Let's say you and I are identical twins. We eat the exact same things, do the exact same amount of work, etc every single day.
Let's say I am getting sick and go to my doctor, who prescribes a round of Cipro to kill a bug I've picked up.
We continue to eat the same and workout the same. Will be both gather the same nutrients from that equal amount of food?
Or similar situation but one twin has a thryroid that isn't functioning properly. Same question.
Calories in and out is the main equation, but there are variables that can impact it dramatically.

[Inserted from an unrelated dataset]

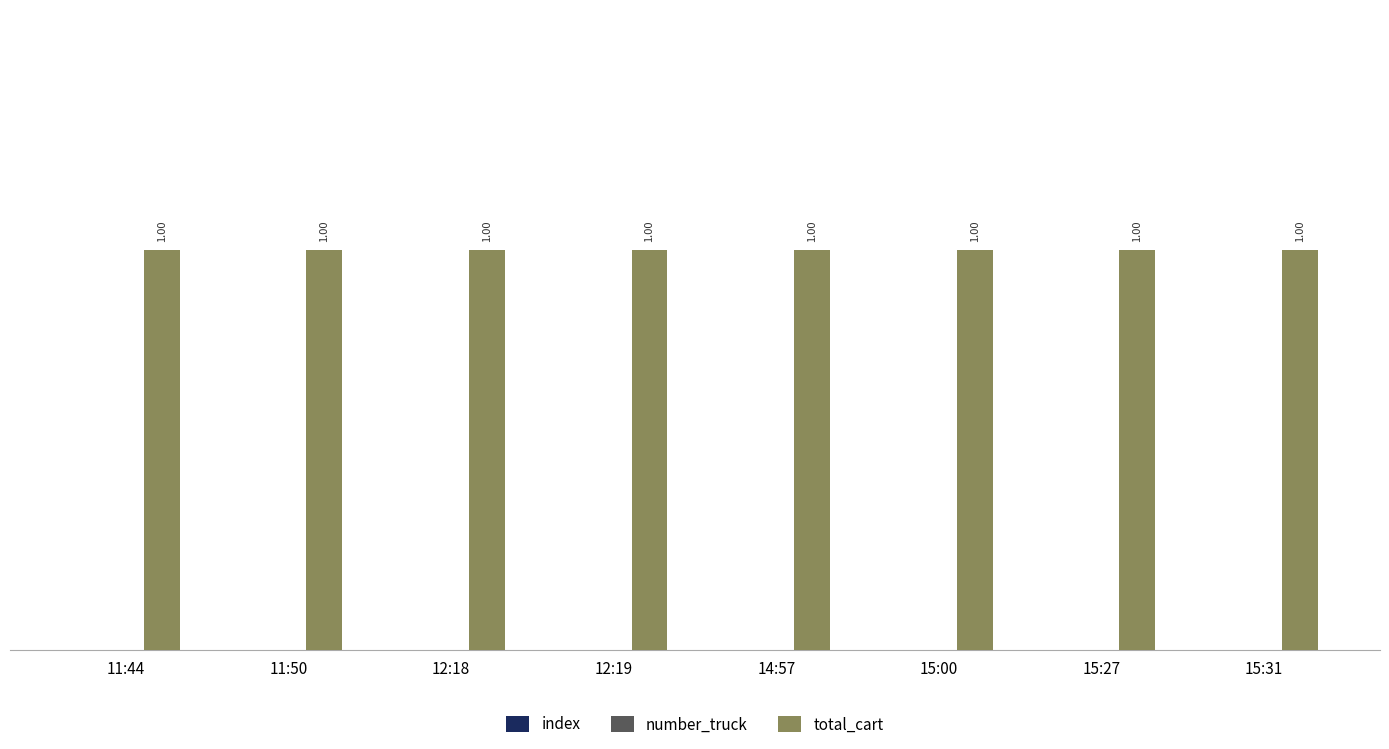

What are all the series names shown in the legend?

index, number_truck, total_cart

Primal since August 2012. CW: 317.
1/8/13: 303.5 | 2/12/13: 298.5 | 2/26/13 295 | 3/07/2013 291.5
I'm asking why you think a low carbohydrate diet increases insulin sensitivity; what the mechanism is.

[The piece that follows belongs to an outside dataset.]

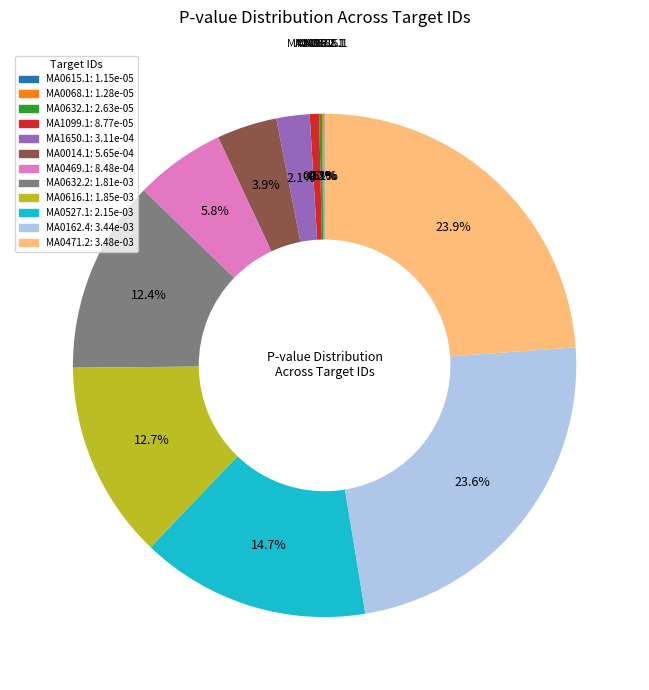

Is there a majority slice in this chart?

No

Less dietary carbohydrate --> less stimulus for the beta cells of the pancreas to secrete insulin --> less serum insulin --> less insulin tolerance in the body tissues
I'm not claiming to be a molecular biologist. That makes sense to me. If it's inherently a wrong thought process, please explain why.
I still don't understand how you think the study you linked to proves that calorie restriction and calorie restriction alone is responsible for the changes in the subjects. As I mentioned, any 600kCal/day diet is a low carbohydrate diet by definition.
Calorie restriction in general leads to a loss of fat, which in that study was the cause of the increased insulin sensitivity, because free fatty acids are lipotoxic. Reduce the fat, reduce the lipotoxicity, restore function to the organs. Nothing to do with carbohydrates.
Absence of rapid insulin secretion in response to a rise in plasma glucose is the hallmark of type 2 diabetes [3, 21], and the decline in beta cell function determines the progression towards a need for insulin therapy . However, conventional therapy, even with sulfonylurea, fails to produce more than a small increase in the first-phase insulin response. As a consequence, the rapidity and extent of return of beta cell function in response to dietary energy restriction in the present study is striking. It supports the accumulating information on the inhibitory effect of fatty acids on insulin secretion in vitro and in vivo [22–24] and is the first direct evidence in humans that the beta cell defect of type 2 diabetes is reversible by sustained negative energy balance. Prolonged elevation of plasma fatty acids in humans decreases insulin secretion [25, 26], and it has previously been shown that there is an association between pancreatic fat content and type 2 diabetes [27–29]. Prior to the onset of spontaneous diabetes in rodents, both total pancreatic fat and islet triacylglycerol content increase sharply [30, 31]. In vitro, chronic saturated fatty acid exposure of beta cells inhibits the acute insulin response to glucose, and removal of fatty acids allows recovery of this response .
The present data provide clear evidence that decreasing total pancreatic fat is associated with a return of beta cell function. However, it is probable that the negative effect on beta cell function is exerted by toxic intermediaries such as diacylglycerol and ceramides, which change rapidly in response to acute metabolic changes , rather than by stored triacylglycerol per se, which acts as an index of fatty acid intermediary concentration.